3. Conditions to Effectiveness. This Amendment shall become effective as of the date first above written (the “Effective Date”) when, and only when this Amendment has been executed on behalf of each of the Lender and the Borrower and delivered by each to the other party, and the Lender shall have received counterparts of a Reaffirmation in form satisfactory to the Lender, dated as of even date herewith, executed by the Guarantors.
4. Representations, Warranties and Covenants. To induce the Lender to enter into this Amendment, the Borrower hereby represents and warrants to the Lender on the date hereof as follows:
(a) the execution, delivery and performance by the Borrower of this Amendment does not and will not (i) require any consent or approval of any government agency or authority (other than any approval which has been obtained and is in full force and effect), (ii) conflict with (x) any provision of applicable law, (y) the charter, by-laws or other organizational documents of Borrower or any other Loan Party or (z) any agreement, indenture, instrument or other document, or any judgment, order or decree, which is binding upon Borrower or any other Loan Party or any of their respective properties or (iii) require, or result in, the creation or imposition
of any Lien on any asset of Borrower, any Subsidiary or any other Loan Party (other than Liens in favor of Lender created pursuant to the Collateral Documents) in each case of the foregoing clauses (i), (ii) and (ii), except where the failure to do so could not reasonably be expected to result in a Material Adverse Effect.

RECORD EXTRACTS
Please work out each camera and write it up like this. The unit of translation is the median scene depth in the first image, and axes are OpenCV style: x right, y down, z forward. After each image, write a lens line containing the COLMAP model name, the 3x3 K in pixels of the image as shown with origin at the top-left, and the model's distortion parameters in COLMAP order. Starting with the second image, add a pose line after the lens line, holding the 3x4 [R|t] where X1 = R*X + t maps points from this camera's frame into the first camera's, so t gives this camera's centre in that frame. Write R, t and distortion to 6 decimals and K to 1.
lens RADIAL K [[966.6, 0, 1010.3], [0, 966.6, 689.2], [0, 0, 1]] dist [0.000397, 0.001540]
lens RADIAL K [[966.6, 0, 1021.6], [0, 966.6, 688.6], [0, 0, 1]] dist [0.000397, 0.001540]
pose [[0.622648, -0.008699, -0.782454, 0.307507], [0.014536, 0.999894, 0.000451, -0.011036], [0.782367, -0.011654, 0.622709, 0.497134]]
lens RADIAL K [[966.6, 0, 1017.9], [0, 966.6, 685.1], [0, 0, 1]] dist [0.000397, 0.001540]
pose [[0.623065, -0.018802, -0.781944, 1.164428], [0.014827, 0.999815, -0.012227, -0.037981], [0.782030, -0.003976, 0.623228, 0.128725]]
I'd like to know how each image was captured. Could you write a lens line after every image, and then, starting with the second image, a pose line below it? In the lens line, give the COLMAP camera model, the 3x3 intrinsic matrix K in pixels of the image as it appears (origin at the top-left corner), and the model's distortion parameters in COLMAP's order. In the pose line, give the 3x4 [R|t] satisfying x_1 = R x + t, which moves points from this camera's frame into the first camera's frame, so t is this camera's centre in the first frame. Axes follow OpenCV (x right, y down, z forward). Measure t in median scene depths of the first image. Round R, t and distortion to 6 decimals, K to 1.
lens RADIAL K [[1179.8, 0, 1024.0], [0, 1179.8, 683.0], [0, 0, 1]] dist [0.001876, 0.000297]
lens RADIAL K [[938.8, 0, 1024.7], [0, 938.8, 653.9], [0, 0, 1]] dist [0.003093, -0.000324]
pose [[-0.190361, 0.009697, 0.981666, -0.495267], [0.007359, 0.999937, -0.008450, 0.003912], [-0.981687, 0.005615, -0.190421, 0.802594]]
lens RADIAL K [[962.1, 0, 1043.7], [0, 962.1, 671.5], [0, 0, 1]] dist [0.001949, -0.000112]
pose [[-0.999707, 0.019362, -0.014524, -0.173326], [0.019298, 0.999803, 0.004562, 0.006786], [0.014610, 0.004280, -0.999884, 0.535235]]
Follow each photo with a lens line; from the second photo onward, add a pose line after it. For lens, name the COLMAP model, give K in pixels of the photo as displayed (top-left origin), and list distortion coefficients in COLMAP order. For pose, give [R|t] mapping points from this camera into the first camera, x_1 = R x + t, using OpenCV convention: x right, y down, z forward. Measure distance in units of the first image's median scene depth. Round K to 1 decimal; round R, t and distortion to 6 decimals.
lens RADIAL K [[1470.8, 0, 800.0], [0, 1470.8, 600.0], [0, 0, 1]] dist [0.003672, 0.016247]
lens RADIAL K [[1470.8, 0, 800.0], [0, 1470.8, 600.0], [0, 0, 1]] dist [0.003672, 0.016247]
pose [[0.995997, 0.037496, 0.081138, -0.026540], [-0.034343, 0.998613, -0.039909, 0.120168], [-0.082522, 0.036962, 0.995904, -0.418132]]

PROBLEM REQUIREMENTS
Continue the loan amendment passage, beginning right after its final sentence.

ANSWER
(b) the representations and warranties contained in the Credit Agreement (as may be amended by this Amendment) are true and correct as of the date hereof as though made on that date, except to the extent such representations and warranties specifically refer to an earlier date, in which case they shall be true and correct as of such earlier date.
(c) the Credit Agreement, as amended by this Amendment, is the legal, valid and binding obligation of the Borrower and is enforceable against the Borrower in accordance with its terms, subject to bankruptcy, insolvency and similar laws affecting the enforceability of creditors' rights generally and to general principles of equity.
(d) after giving effect to this Amendment, there does not exist any Default or Event of Default.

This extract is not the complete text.